NASW Executive Director Elizabeth J. Clark said the conference served as an excellent opportunity to discuss issues with other social work leaders.
“We discovered that many of the challenges social workers face in the U.S. are the same for social workers around the world,” she said. “Issues such as human trafficking, lack of funding for social services and maintaining professional titles were some of the common themes.”
Clark and Joan Levy Zlotnik, director of the NASW Foundation Social Work Policy Institute, presented “Strengthening the Social Work Voice in Policy Deliberations: The NASW Social Work Policy Institute.”
Zlotnik explained that the policy think tank was developed to strengthen social work’s voice in public policy deliberations, to collect and disseminate information on social work effectiveness and to create a forum to examine current and future issues in health care and social services delivery.
Luisa Lopez, NASW’s director of human rights and international affairs, discussed “Advocating for Increased Reproductive Health Services: The Impact on the Family, Demographic Transition and a Sustainable Environment.”
Lopez said there is a severe lack of reproductive health services throughout the world and it results in poor health, higher maternal deaths and higher infant mortality rates.
“Access to reproductive health services is not only a basic human need, but it is also critical to the protection of a sustainable environment,” she said.
Lopez also said social workers can play a key role in promoting the importance of these critical health services, identified as a Millennium Development Goal of universal access to reproductive health by the U.N.
“Social workers have developed innovative approaches to advocacy, practice, research, policy and community and public health programs to promote strong reproductive health services,” she said.
Lopez noted that NASW initiated a project funded by the United Nations Foundation to build greater awareness of the need for more attention to maternal and reproductive health.
The conference was also an opportunity for NASW to further its collaboration with other countries, Lopez said.
NASW, as a member of the IFSW, participated in receptions with members of the Hong Kong Boys and Girls Club and the Hong Kong Social Work Association, Lopez noted. The association met with leaders of the Korea Association of Social Workers, including President Sung-Chul Cho, Past President Soung-Yee Kim and Secretary General Myung-Soon Won.
Rebecca Myers, director of external relations at NASW, and Robert Carter Arnold, director of the NASW Foundation, discussed “International Collaboration to Build Social Work Capacity: Improving Psychosocial Oncology Care in Hungary.”
Myers explained how NASW’s Social Workers Across Nations program works to assist social work in other countries. For example, SWAN recently developed a program to strengthen psychosocial oncology services in Hungary and the U.S. A poster session at the conference highlighted recent SWAN initiatives.
When the three main groups meet again 2012, they will deliver recommendations and draft a unified action plan that will be presented to the secretary general of the United Nations and individual countries.
In other global social work news, NASW Executive Director Clark and NASW President-Elect Jeane Anastas presented in July at Changing Health: Acting and Reacting, Challenges for Social Work Theory and Practice, a conference held in Dublin.

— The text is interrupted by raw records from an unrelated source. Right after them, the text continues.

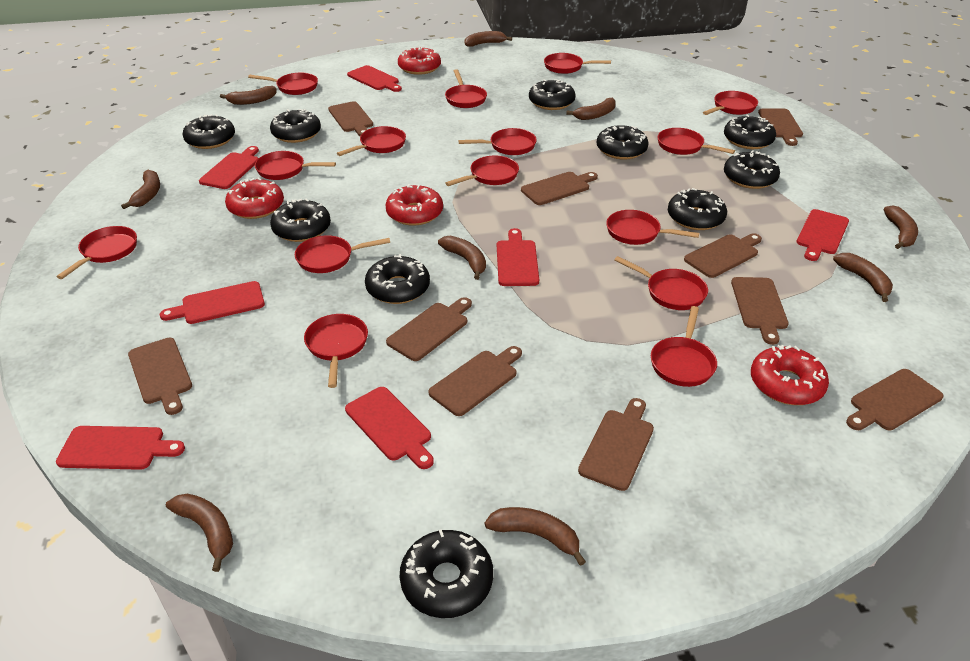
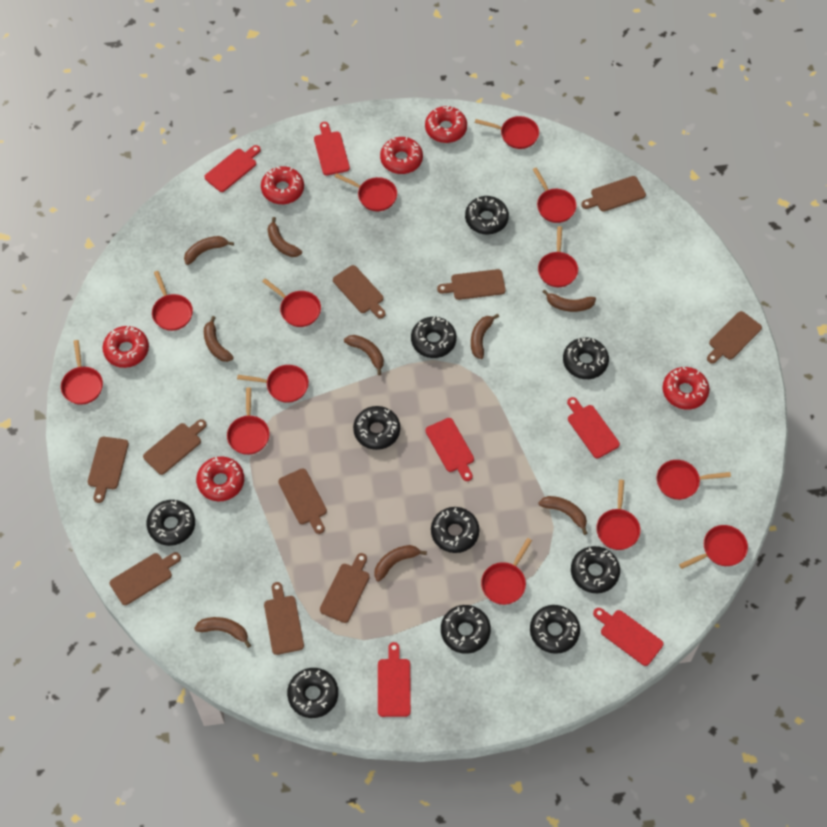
red cutting board: 7 -> 6
red donut: 4 -> 6
red pan: 15 -> 13

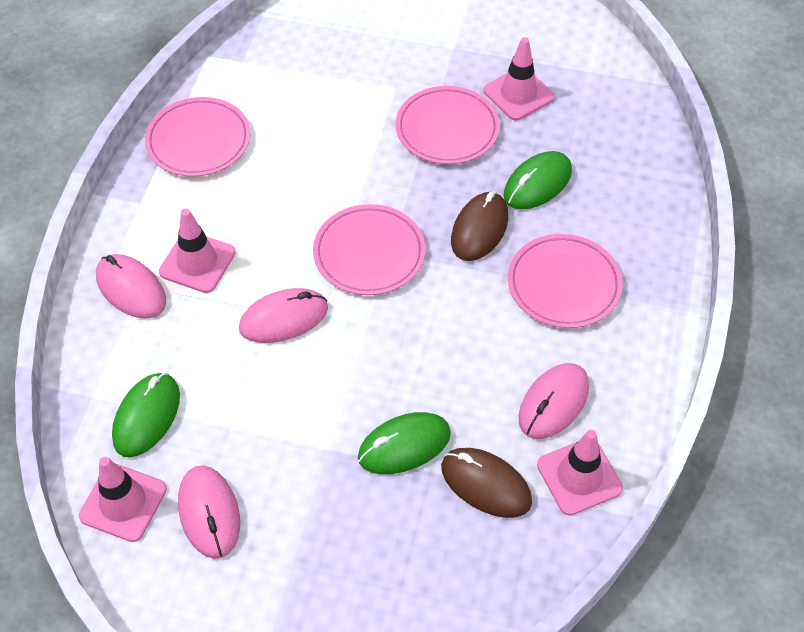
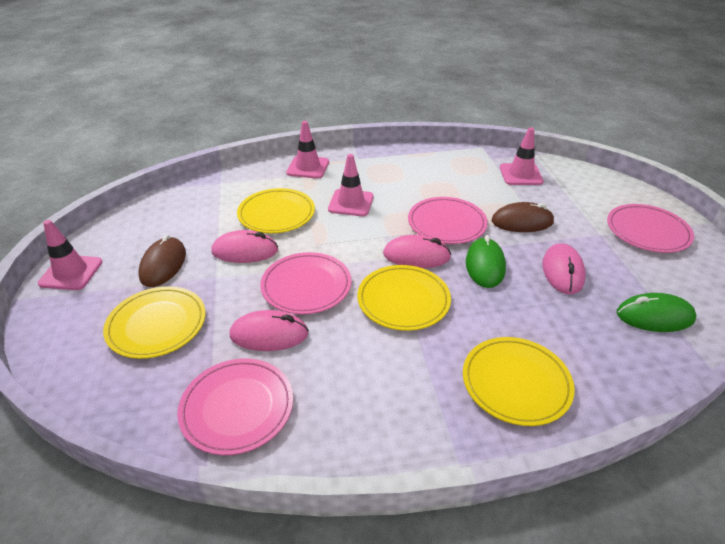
green mouse: 3 -> 2
yellow plate: 0 -> 4

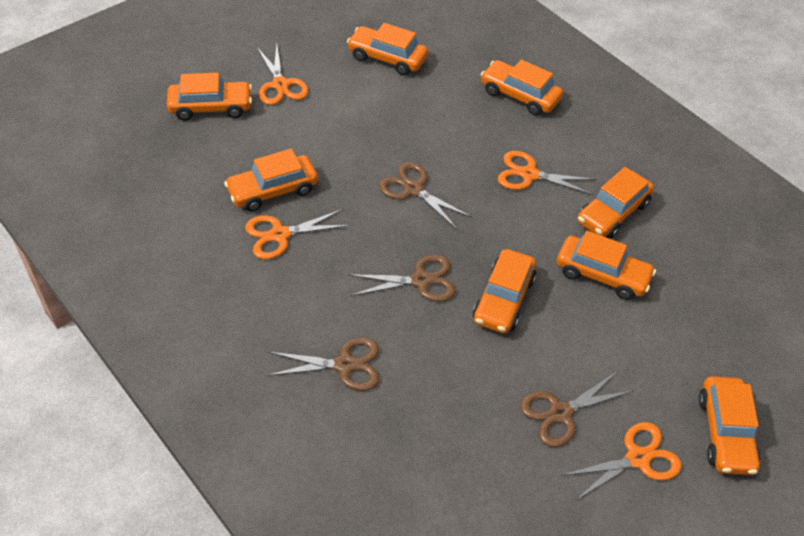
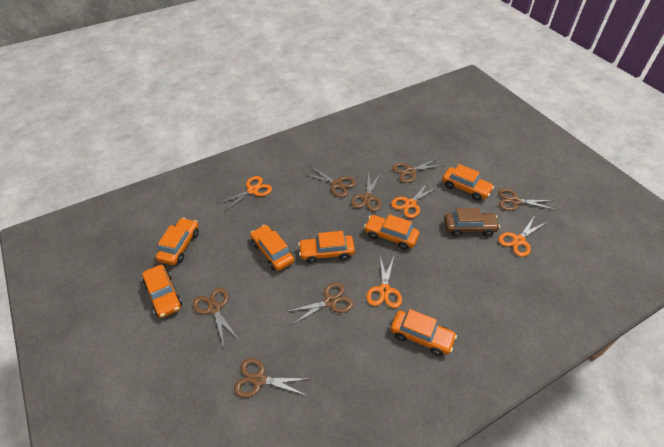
brown car: 0 -> 1
brown scissors: 4 -> 7
orange car: 8 -> 7

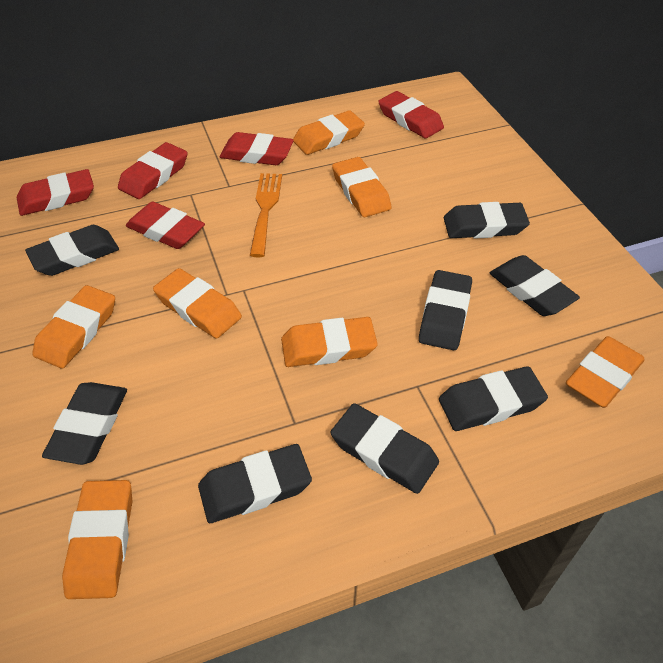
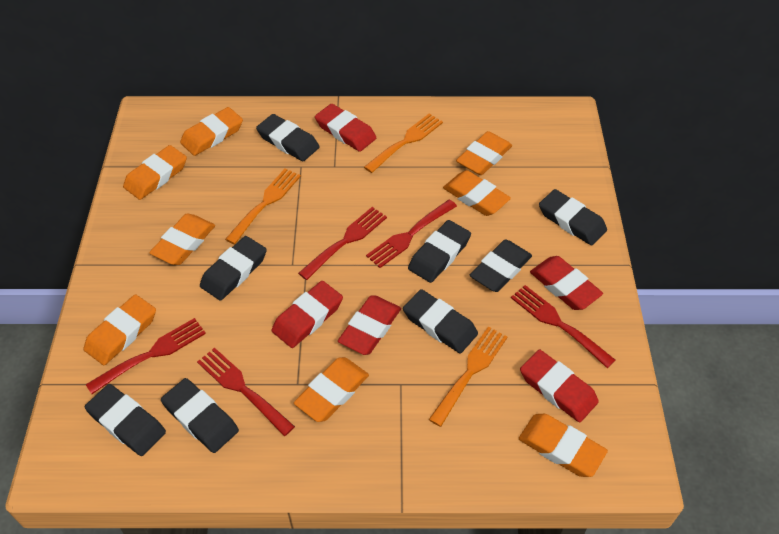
orange eraser: 7 -> 8
orange fork: 1 -> 3
red fork: 0 -> 5

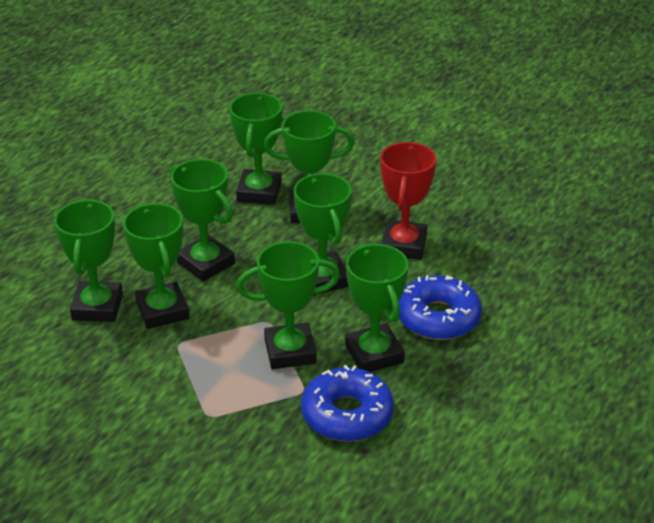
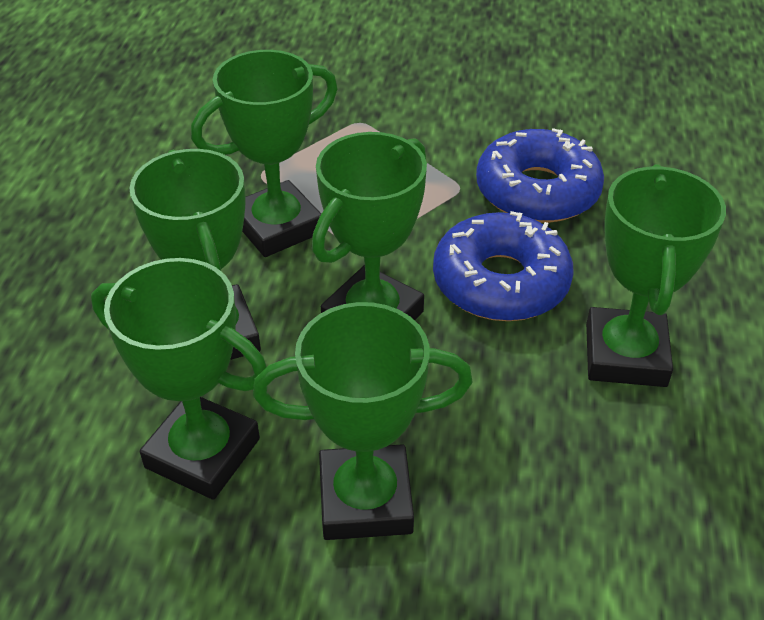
green trophy: 8 -> 6
red trophy: 1 -> 0

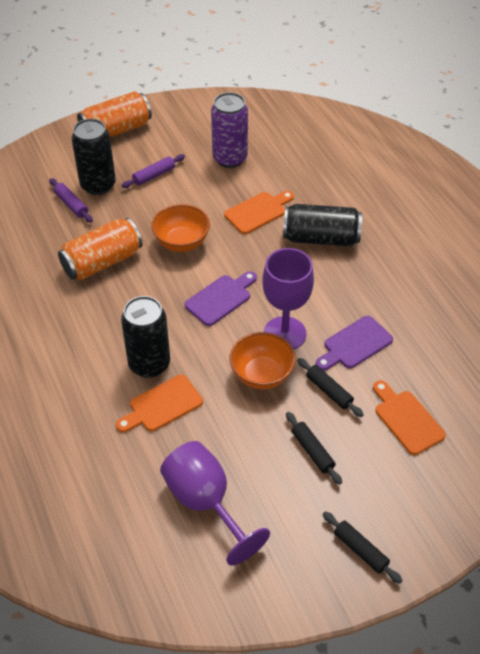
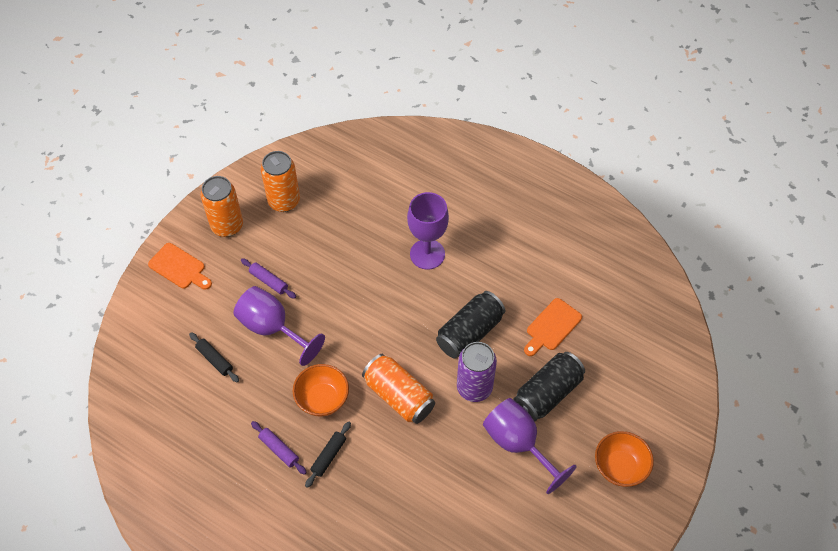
black can: 3 -> 2
black rolling pin: 3 -> 2
orange can: 2 -> 3
orange cutting board: 3 -> 2
purple cutting board: 2 -> 0
purple goblet: 2 -> 3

Anastas said the conference yielded exciting collaborations. “The plenary speakers were excellent and many individual speakers addressed inequities in health and behavioral health on a global scale,” said Anastas, a professor at the Silver School of Social Work at New York University. She presented on “Changing Knowledge for Changing Health: Epistemologies for Social Work Research.”
Clark’s presentation was titled “Why Do We Need Social Workers Now?” She explained the many challenges facing the profession in the U.S. and what is being done to address them.
“NASW was well represented,” she noted, “with a large contingent of members in Dublin.”